Anna Sartin's set, Barbara Wesselman's costumes, and Ron Chisholm's choreography all cleave devoutly to '50s mean street tradition, and the sound engineering on the Davidson College campus scores better grades than that other Sondheim piece now running here at CP. Intrepid theatergoers who saw Queen City Theatre Company's deliciously decadent Dangerous will likely remember Salvador Garcia and Steven Buchanan, but director Melissa Ohlman-Roberge hasn't otherwise drained the Charlotte talent pool.

As the leader of the Jets gang -- we're a decade earlier than Broadway Joe Namath and his Jets -- Buchanan is rock solid with a punkish edge. But it's hard to take your eyes off the malignity of Garcia as Sharks chieftain Bernardo. He not only rules the Sharks; he rules the entire stage. And this time, unlike his stint as the professional male stripper in Theatre Charlotte's Full Monty, he gets to prove he can dance.

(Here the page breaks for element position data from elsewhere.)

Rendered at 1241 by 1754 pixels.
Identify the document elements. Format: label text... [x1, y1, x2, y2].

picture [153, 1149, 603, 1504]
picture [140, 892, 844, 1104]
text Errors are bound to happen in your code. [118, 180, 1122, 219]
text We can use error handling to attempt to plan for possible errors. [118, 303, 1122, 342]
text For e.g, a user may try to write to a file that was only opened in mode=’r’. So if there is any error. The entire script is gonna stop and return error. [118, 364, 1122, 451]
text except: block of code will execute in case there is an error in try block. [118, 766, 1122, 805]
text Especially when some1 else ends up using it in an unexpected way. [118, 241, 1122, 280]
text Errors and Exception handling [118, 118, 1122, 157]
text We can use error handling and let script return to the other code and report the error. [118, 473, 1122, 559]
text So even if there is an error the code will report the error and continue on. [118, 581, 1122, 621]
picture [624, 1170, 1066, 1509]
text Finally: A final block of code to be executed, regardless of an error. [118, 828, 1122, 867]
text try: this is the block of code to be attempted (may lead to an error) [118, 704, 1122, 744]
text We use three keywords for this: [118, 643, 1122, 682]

But Garcia's dominance ends when Maria, Bernardo's kid sister, encounters her lapsed Jet at the fateful high school hop. Steven James isn't quite the teen dreamboat you might wish for in Tony, a little short on the confidence and ardor that should go with his capable vocals, but you can't help feeling that he's a miracle to the amazing Grace Kidd who sings Maria.

Kidd is the 16-year-old daughter of Jim Kidd (local leads in Fiddler on the Roof, A Funny Thing Happened, and Kiss Me, Kate in recent years), her voice teacher is 4-time CL Best Musical Actress Deborah Rhodes, and she more than lives up to her pedigree. Credit for this stunning debut also goes to Ohlman-Roberge, who keeps Kidd just as giddy, ardent, and beguiling when she's just listening as she is when she's acting or singing.

I've seen West Side Story more than a couple of times, onstage and onscreen, so surprise isn't a factor. But up in Davidson when Maria said to Tony, "I do not know how to joke like that -- and now I think I never will," the accent and feeling were so authentic that I almost gasped. Her scenes after the rumble and Chino's final revenge sustain that excellence.

Peel your eyes off Kidd and you'll espy another auspicious debut by Abigail Pagán as Bernardo's bereaved Anita. Before tragedy hits, Pagán lavishes plenty of Latin fire on the spicy lyrics of "America" -- with plenty of heat left over when the Statesville import lifts her skirts and digs into the dance.

If you've read this far without picking up the phone and reserving a ticket, your chances for snagging one have diminished.